Viewing GPU Threads
Once the CUDA kernel starts executing, it will hit the breakpoint planted in the GPU code, as shown in
Figure 129.
The logical coordinates of the GPU focus threads are displayed in the GPU toolbar. You can use the GPU focus thread selector to change the GPU focus thread. When you change the GPU focus thread, the logical coordinates displayed also change, and the Call Stack and Source view are updated to reflect the state of the new GPU focus thread.
The yellow PC highlighted line in the Source view shows the execution location of the GPU focus thread. The GPU hardware threads, also known as "lanes," execute in parallel so multiple lanes may have the same PC value. The lanes may be part of the same warp (up to 32 maximum threads that are scheduled concurrently), or in different warps.
The Local Variables view shows the parameter, register and local variables for the function in the selected stack frame. The variables for the selected GPU kernel code or inlined function expansion are shown.
The Call Stack shows the stack backtrace and inlined functions:
Each stack frame in the stack backtrace represents either the PC location of GPU kernel code, or the expansion of an inlined function. Inlined functions can be nested. The "return PC" of an inlined function is the address of the first instruction following the inline expansion, which is normally within the function containing the inlined-function expansion.
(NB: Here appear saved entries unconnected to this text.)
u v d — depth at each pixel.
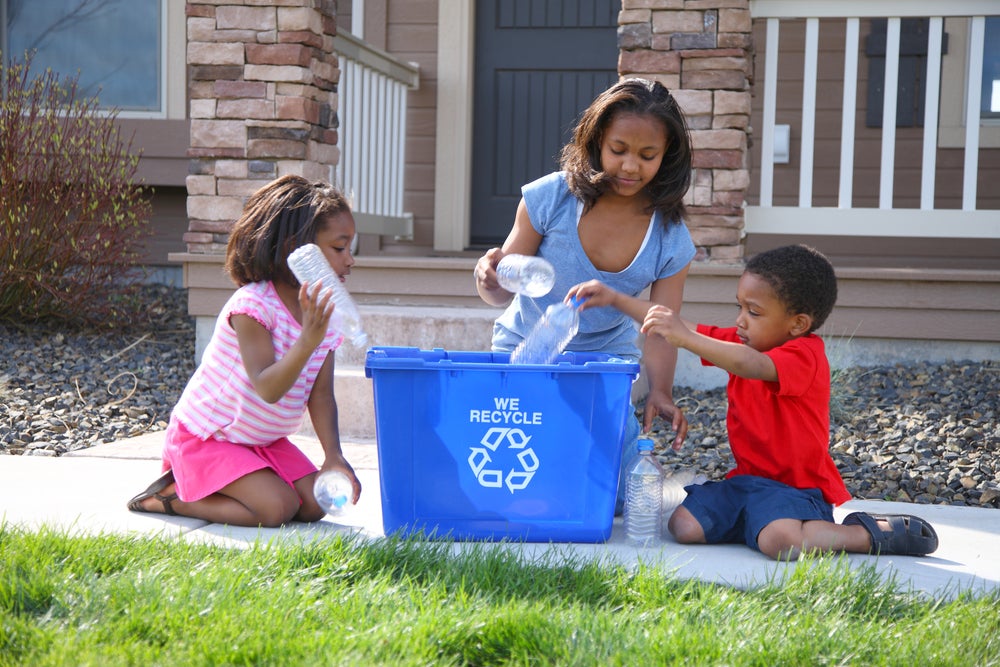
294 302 3.29
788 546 3.06
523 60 8.09
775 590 2.68
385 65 7.34
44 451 4.49
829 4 5.68
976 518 3.60
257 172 5.86
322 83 6.07
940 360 5.63
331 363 3.38
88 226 6.53
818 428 3.21
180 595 2.44
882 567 2.99
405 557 2.81
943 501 4.01
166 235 8.02
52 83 6.82
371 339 5.45
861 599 2.62
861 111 7.64
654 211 3.42
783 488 3.19
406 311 5.61
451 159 8.02
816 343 3.22
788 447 3.21
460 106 7.98
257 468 3.26
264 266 3.22
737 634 2.36
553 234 3.46
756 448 3.27
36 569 2.56
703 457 4.46
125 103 8.05
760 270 3.23
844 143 5.80
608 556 2.93
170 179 7.87
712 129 5.50
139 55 8.01
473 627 2.32
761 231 5.88
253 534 3.16
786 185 7.75
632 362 3.16
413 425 3.11
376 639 2.24
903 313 5.60
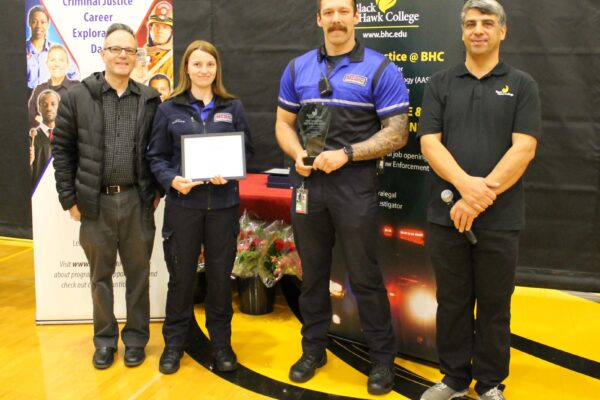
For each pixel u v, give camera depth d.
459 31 2.71
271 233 3.69
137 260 2.99
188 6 4.54
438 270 2.52
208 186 2.80
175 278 2.91
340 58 2.61
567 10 3.93
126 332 3.10
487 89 2.33
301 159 2.60
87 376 2.91
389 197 3.02
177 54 4.61
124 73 2.79
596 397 2.74
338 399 2.70
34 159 3.46
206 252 2.93
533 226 4.21
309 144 2.61
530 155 2.28
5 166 5.18
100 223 2.88
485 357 2.54
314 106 2.60
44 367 3.01
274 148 4.58
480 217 2.35
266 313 3.77
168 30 3.37
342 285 3.28
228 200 2.86
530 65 4.04
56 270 3.53
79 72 3.36
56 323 3.57
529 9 3.99
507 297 2.44
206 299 3.05
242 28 4.49
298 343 3.32
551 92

CUDA Thread IDs and Coordinate Spaces
TotalView gives host threads a positive debugger thread ID and CUDA threads a negative thread ID. In this example, the initial host thread in process "1" is labeled "1.1" and the CUDA thread is labeled "1.-1".
In TotalView, a "CUDA thread" is a CUDA kernel invocation consisting of registers and memory, as well as a "GPU focus thread".
Use the "GPU focus selector" on the GPU toolbar to change the physical coordinates of the GPU focus thread:
GPU Toolbars
Two GPU toolbars display the two coordinate spaces. One is the logical coordinate space that is in CUDA terms grid and block indices: <<<(Bx,By,Bz),(Tx,Ty,Tz)>>>. The other is the physical coordinate space that is in hardware terms the device number, streaming multiprocessor (SM) number on the device, warp (WP) number on the SM, and lane (LN) number on the warp.
Any given thread has both a thread index in this 4D physical coordinate space, and a different thread index in the 6D logical coordinate space. These indices are shown in the two GPU toolbars.
To view a CUDA host thread, select a thread with a positive thread ID in the Process and Threads view. To view a CUDA GPU thread, select a thread with a negative thread ID, then use the GPU thread selector on the logical toolbar to focus on a specific GPU thread. There is one GPU focus thread per CUDA thread, and changing the GPU focus thread affects all windows displaying information for a CUDA thread and all command line interface commands targeting a CUDA thread. In other words, changing the GPU focus thread can change data displayed for a CUDA thread and affect other commands, such as single-stepping.
Note that in all cases, when you select a thread, TotalView automatically switches the Source pane, Call Stack, Data View and Action Points view to match the selected thread.